** Opening The input block **

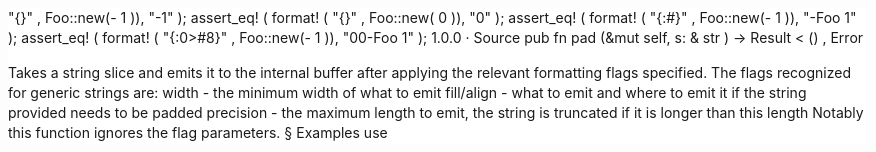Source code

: "{}"
, Foo::new(-
1
)),
"-1"
);
assert_eq!
(
format!
(
"{}"
, Foo::new(
0
)),
"0"
);
assert_eq!
(
format!
(
"{:#}"
, Foo::new(-
1
)),
"-Foo 1"
);
assert_eq!
(
format!
(
"{:0>#8}"
, Foo::new(-
1
)),
"00-Foo 1"
);
1.0.0
·
Source
pub fn
pad
(&mut self, s: &
str
) ->
Result
<
()
,
Error
>
Takes a string slice and emits it to the internal buffer after applying
the relevant formatting flags specified.
The flags recognized for generic strings are:
width - the minimum width of what to emit
fill/align - what to emit and where to emit it if the string
provided needs to be padded
precision - the maximum length to emit, the string is truncated if it
is longer than this length
Notably this function ignores the
flag
parameters.
§
Examples
use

** Closing The input block **

## Exercise description
Copy the text of all the items line by line, with no changes, and leave out the pictures.

## Expected output
Source code

: "{}"
, Foo::new(-
1
)),
"-1"
);
assert_eq!
(
format!
(
"{}"
, Foo::new(
0
)),
"0"
);
assert_eq!
(
format!
(
"{:#}"
, Foo::new(-
1
)),
"-Foo 1"
);
assert_eq!
(
format!
(
"{:0>#8}"
, Foo::new(-
1
)),
"00-Foo 1"
);
1.0.0
·
Source
pub fn
pad
(&mut self, s: &
str
) ->
Result
<
()
,
Error
>
Takes a string slice and emits it to the internal buffer after applying
the relevant formatting flags specified.
The flags recognized for generic strings are:
width - the minimum width of what to emit
fill/align - what to emit and where to emit it if the string
provided needs to be padded
precision - the maximum length to emit, the string is truncated if it
is longer than this length
Notably this function ignores the
flag
parameters.
§
Examples
use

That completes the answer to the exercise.